• Text section:
Segment Open

# Pinarello KOBH



## southparkcycles (Feb 7, 2008)

I am really surprised the KOBH is not more popular. Probably a better geometry for most than the Dogma, equally as sexy and currently $1000 less. Here is a pic of one we built up recently.


----------



## Cinelli 82220 (Dec 2, 2010)

southparkcycles said:


> $1000 less


Really? It's priced the same as the Dogma most places.
I have thought about getting one for the fat tire clearance. 
Here is a nice review:
http://www.abovecategorynews.com/2011/01/pinarell-kobh-1200-miles-on.html


----------



## southparkcycles (Feb 7, 2008)

The KOBH went on sale in the US thru the importer about a month ago and is reflected on their site at gitabike.com. I believe this reduction is for the entire season.


----------



## kbwh (May 28, 2010)

Segment Closed

• Given material:

Segment Open

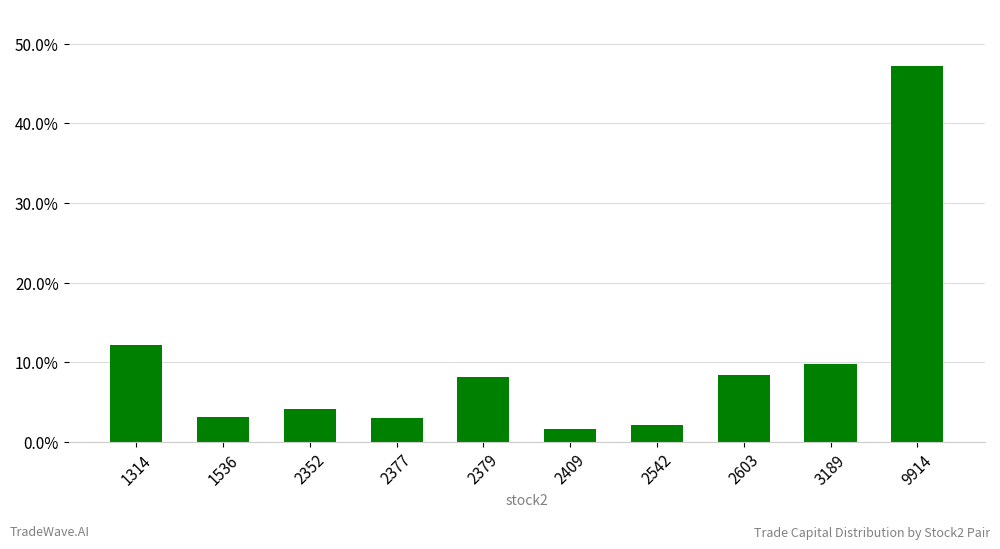

Reading left to right, what are all the values shown in this chart?

0.1	0.0	0.0	0.0	0.1	0.0	0.0	0.1	0.1	0.5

Segment Closed

• Assignment A: List each distinct username that heads a post in the Pinarello KOBH thread above.
• Assignment B: From the Pinarello KOBH thread above, quote word for word the part that opens with the words containing "I am really" and closes with "built up recently.".

• Answer area A:
southparkcycles
Cinelli 82220
kbwh

• Answer area B:
I am really surprised the KOBH is not more popular. Probably a better geometry for most than the Dogma, equally as sexy and currently $1000 less. Here is a pic of one we built up recently.